Among 167 SNADETs over a period of 5 years, we recorded a 22.2% rate of clinically significant AE, and found a lesion size ≥ 30 mm to be the only statistically significant risk factor for AE. Noticeably, the risk of AE was not increased associated with patients’ or lesions’ characteristics, and currently recommended technique prophylactic measures, such as the closure of the resection bed with clips, had no influence on the risk of AE.
Retrospective studies suggested that delayed bleeding occurred in 4.4–17.4% of cases after EMR of duodenal adenomas 10–17, and that the risk increased with the size of the lesion and the presence of a protruding (Paris type 0-Is) lesion. In a prospective study including 110 lesions and 118 patients, delayed bleeding occurred in 18.6% of cases18. Aschmoneit-Messer et al., in a prospective study including 50 patients and 61 lesions, showed that prophylactic argon plasma coagulation (APC) of the resection bed lowered the risk of delayed bleeding after EMR of duodenal adenomas > 20 mm and/or in case of visible vessels ≥ 1 mm19. Lepilliez et al., in a retrospective study including 36 patients and 37 lesions, found that no delayed bleeding occurred in patients treated by prophylactic clipping or prophylactic argon plasma coagulation, or in patients treated for intraprocedural bleeding. In the meantime, delayed bleeding occurred in 21.7% of the rest of the patients16. Nonaka et al., in a retrospective study including 113 patients and 121 lesions, showed that delayed bleeding rate dropped from 32–7% in cases of prophylactic clipping (p < 0.004)17. Therefore, ESGE guidelines recommend prophylactic treatment of delayed bleeding by placing clips to close the mucosal defect or by non-contact hemostatic measures5. While the 15.6% delayed bleeding rate was in keeping with the literature data, we did not observe any statistically significant benefit of clipping the resection bed. This is likely to be explained by the large size of the resected lesions, with over 45% of lesions > 30 mm, precluding a complete closure of the resection bed with clips.
Immediate perforation, defined by a breach in the muscularis propria during endoscopic resection, occurs in 2.2-6% of the resections10–17. The management of immediate perforations consists in the closure of the perforation with clips, preferably after completing the resection. Perforation typically occur in pretreated or multibiopsied lesions with submucosal fibrosis, or insufficient submucosal injection. In our cohort, immediate perforation occurred in 2.4% of the resections.
Delayed perforations of the duodenal wall, caused by the thermal damage to the muscularis propria, possibly in conjunction with chemical aggression by bile acids, is the most feared AE after endoscopic resection. After EMR for duodenal adenomas, the reported rates range from 1.7 to 7.4%, and account for the 1% mortality associated with this procedure10–17. Our findings were in line with these numbers, with no mortality, and also illustrate the feasibility of endoscopic management of delayed perforations.

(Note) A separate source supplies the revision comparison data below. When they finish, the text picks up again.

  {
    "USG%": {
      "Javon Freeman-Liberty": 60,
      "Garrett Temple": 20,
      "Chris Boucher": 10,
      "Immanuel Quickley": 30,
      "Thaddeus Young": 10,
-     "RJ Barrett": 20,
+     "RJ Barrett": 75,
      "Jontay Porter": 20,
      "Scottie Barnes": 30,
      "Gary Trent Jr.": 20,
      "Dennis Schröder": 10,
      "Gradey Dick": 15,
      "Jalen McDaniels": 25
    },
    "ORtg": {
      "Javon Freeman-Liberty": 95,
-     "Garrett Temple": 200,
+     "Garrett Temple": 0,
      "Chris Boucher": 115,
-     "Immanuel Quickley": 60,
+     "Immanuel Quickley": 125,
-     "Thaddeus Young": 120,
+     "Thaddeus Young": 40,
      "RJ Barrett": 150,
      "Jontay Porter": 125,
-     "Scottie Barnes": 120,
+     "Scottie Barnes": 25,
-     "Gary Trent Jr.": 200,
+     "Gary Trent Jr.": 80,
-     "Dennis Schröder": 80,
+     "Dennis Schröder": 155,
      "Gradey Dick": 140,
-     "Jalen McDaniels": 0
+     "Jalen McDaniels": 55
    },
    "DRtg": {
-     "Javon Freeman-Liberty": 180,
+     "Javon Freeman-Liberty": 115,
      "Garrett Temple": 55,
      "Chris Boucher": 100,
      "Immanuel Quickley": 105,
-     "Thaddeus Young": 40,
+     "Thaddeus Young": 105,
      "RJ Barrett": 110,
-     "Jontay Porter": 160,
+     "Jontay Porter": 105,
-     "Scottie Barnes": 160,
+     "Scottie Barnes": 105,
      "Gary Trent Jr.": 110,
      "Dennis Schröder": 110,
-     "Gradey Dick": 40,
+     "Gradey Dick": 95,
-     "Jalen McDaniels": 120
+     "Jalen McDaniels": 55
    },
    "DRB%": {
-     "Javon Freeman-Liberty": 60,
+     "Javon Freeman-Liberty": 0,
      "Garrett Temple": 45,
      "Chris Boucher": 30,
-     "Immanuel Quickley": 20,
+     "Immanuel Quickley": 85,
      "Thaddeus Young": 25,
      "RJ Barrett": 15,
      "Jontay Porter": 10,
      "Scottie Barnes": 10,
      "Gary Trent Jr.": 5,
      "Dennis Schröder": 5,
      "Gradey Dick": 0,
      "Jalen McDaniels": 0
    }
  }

Based on retrospective studies, local recurrence rate ranges from 9 to 37%10,13−15. It appears to be maximal for piecemeal resections of lesions > 20 mm in size. We found an overall 55.6% recurrence rate and identified FAP syndrome, piecemeal resection, positive resection margins as risk factors. These high numbers can be explained by the high proportion of patients with FAP, and the large size of the lesions resected in our cohort.

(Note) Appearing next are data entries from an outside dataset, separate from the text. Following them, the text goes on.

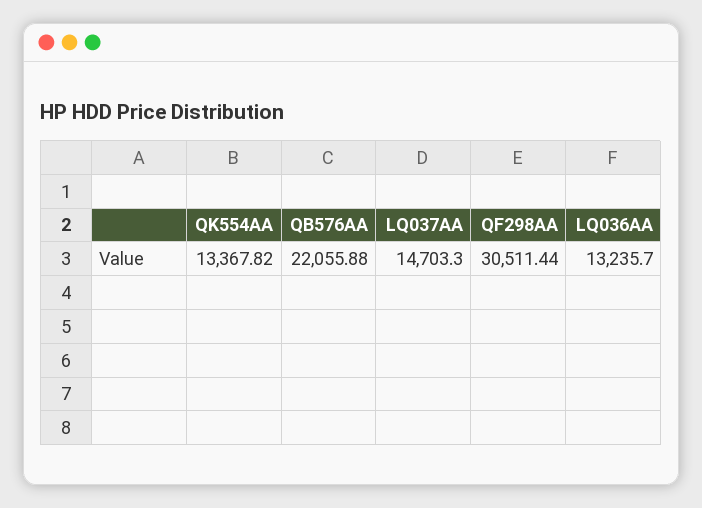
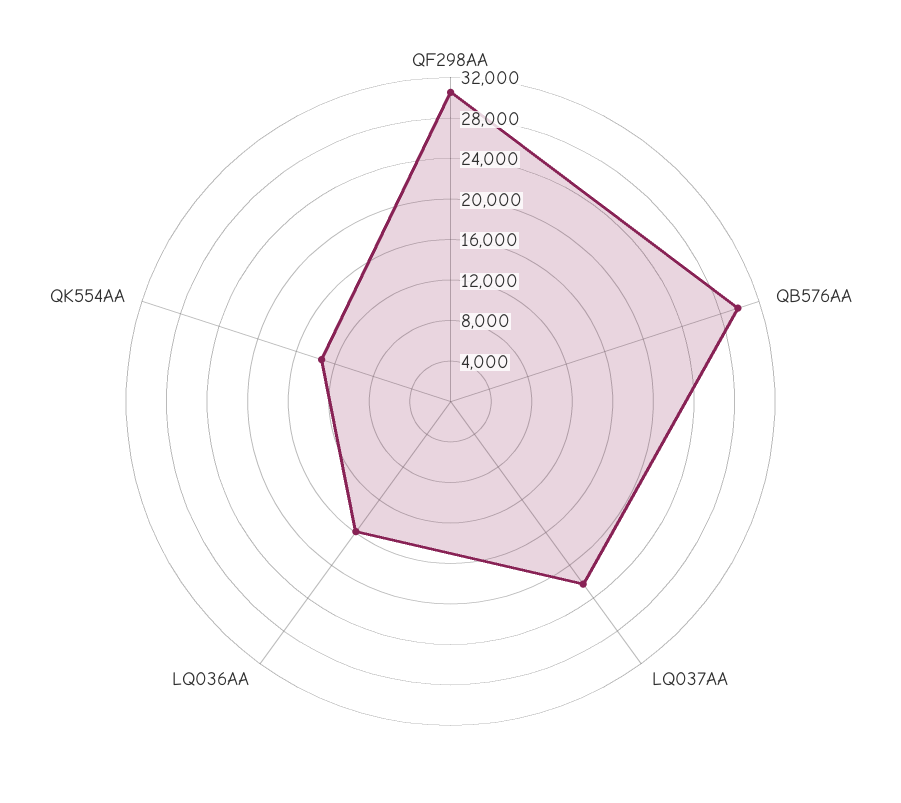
  {
    "QK554AA": 13367.82,
-   "QB576AA": 22055.88,
+   "QB576AA": 30000,
-   "LQ037AA": 14703.3,
+   "LQ037AA": 22000,
    "QF298AA": 30511.44,
-   "LQ036AA": 13235.7
+   "LQ036AA": 16000
  }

The strengths of our study were the large number of resections, performed in consecutive and prospectively recorded patients at a single center, including large and giant lesions, with available follow-up data, allowing to assess the recurrence rates. Main limitations are the heterogeneity of the resection tools, reflecting the number of operators involved, and the retrospective analysis of the outcomes.

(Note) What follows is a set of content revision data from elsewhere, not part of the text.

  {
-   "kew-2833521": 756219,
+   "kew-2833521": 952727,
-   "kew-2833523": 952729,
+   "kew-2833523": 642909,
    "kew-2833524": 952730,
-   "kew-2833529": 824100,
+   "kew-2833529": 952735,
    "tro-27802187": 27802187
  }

In conclusion, EMR for supracentimetric duodenal adenomas is associated with AE such as delayed bleeding or delayed perforation in 22.2% of the cases, particularly in lesions ≥ 30 mm. Preventive measures, such as the complete closure of the mucosal defect with clips is often technically impossible in large lesions, while prophylactic coagulation of the resection bed might increase the risk of delayed perforation. Novel preventive techniques, such as wound covering agents, or suturing of the duodenal mucosa, could help in limiting the high rate of adverse events following duodenal endoscopic mucosal resection.